Guillermo del Toro’s early movies are thought-provoking and somewhat depressing. The Devil’s Backbone, like Pan’s Labyrinth, puts children in the way of adult political unrest and war. I suspect that sensitive people watching such movies can easily imagine that they could have been put in such circumstances, were things different. Having said that, The Devil’s Backbone works as a sad, gothic horror movie. Set during the Spanish Civil War, the film focuses on orphans not quite out of reach of the conflict. There’s a ghost at the orphanage that, until near the end, we think that the bully among the kids had killed. The point of view is that of Carlos, a new kid at the orphanage who encounters the ghost and eventually decides to find out what happened to him. The movie’s nearly a quarter century old, but there will be spoilers below. Maybe there have already been some—sorry!
As the children, war orphans, try to navigate how to become adults, they have limited male role models—the doctor, who is good, and the groundskeeper, who is not. Jacinto, the groundskeeper, was raised in the orphanage and although he had a professional-level family, grew up alone and wanting better. His response was to turn cruel. We’re not given much of the doctor’s backstory, but due to his position at the orphanage, we have to assume there’s a sadness there as well.

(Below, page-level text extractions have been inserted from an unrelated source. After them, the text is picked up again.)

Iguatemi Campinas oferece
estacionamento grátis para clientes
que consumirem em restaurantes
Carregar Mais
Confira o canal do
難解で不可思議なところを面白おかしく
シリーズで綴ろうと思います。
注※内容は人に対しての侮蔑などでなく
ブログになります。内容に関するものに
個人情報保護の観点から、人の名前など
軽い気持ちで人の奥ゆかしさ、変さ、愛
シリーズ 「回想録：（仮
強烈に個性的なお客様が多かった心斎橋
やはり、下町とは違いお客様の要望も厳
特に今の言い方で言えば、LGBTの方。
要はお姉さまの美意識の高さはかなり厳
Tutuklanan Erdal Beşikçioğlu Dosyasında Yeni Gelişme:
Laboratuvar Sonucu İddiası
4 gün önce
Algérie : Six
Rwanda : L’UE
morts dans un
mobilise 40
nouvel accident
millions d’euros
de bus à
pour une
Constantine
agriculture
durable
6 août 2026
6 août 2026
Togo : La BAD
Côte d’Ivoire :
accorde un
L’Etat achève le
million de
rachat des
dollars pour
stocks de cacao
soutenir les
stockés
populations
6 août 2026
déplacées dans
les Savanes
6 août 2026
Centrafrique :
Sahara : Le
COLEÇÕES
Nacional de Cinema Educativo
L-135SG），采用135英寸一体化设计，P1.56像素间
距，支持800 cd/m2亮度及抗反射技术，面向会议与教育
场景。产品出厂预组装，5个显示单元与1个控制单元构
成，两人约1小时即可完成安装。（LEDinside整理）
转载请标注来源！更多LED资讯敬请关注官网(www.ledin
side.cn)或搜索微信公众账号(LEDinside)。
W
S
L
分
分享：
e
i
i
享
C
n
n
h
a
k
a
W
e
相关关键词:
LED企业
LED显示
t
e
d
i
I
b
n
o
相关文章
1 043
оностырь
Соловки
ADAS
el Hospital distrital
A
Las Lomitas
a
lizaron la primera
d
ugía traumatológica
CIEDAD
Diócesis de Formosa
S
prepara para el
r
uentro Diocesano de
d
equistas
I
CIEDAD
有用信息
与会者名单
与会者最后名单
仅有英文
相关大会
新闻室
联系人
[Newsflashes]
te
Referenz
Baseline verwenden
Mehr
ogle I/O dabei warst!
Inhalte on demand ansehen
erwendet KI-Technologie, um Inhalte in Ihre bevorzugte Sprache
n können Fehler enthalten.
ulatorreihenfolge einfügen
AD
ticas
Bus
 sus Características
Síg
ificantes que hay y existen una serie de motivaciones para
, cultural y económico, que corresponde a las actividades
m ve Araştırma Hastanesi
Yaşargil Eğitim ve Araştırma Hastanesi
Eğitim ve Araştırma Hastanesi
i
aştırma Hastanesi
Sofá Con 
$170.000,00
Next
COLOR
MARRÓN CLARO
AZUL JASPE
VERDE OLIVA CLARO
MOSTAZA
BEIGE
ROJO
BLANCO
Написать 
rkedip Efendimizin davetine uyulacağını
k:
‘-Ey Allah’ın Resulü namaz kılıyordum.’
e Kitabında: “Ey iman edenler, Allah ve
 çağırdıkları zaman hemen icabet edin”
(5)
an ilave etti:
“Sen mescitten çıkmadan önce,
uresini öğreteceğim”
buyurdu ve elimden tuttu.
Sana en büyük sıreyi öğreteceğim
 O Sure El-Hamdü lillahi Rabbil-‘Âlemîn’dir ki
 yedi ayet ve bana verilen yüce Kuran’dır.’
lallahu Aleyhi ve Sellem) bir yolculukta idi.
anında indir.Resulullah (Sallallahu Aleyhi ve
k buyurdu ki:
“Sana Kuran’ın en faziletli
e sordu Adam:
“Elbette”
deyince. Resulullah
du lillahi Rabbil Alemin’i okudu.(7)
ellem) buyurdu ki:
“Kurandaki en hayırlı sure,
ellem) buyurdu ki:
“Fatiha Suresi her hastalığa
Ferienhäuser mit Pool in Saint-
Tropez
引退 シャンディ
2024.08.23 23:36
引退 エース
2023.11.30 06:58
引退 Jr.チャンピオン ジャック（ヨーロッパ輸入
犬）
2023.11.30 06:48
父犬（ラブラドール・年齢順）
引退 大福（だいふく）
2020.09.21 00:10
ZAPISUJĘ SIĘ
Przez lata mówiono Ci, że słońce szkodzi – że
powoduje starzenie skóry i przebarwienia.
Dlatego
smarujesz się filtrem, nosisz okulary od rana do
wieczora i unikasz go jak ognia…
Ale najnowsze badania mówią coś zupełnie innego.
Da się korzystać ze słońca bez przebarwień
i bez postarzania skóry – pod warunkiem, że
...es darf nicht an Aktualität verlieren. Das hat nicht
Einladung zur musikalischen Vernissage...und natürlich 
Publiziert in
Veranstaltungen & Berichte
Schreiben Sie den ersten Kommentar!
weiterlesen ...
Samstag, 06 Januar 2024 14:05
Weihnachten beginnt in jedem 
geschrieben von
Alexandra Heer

A number of subplots are interlaced with this, one of which involves the title of the movie. Originally set in Mexico rather than Spain, the Devil’s Backbone was named after a mountain range. That has to be transferred to victims of spina bifida in the local village. This medical name has to be explained to the audience and it adds to the gothic atmosphere.
This is an example of a bright, sunny location nevertheless being a fraught place. The boys (there are no girls at the orphanage) make their own society—not quite on a Lord of the Flies level—because the adults are at their wits’ end due to the encroaching war. In the end all the adults end up dead. The future of the boys is uncertain, but they show themselves able to distinguish between good and evil. Adults, meanwhile, perpetuate a war in which, in real life, half-a-million people were killed. There’s a lesson here for those willing and able to learn it. Horror often has a moral, and when the boys are carrying an old crucifix to the courtyard and one remarks that he’s “pretty heavy for a dead guy,” adults should be paying attention.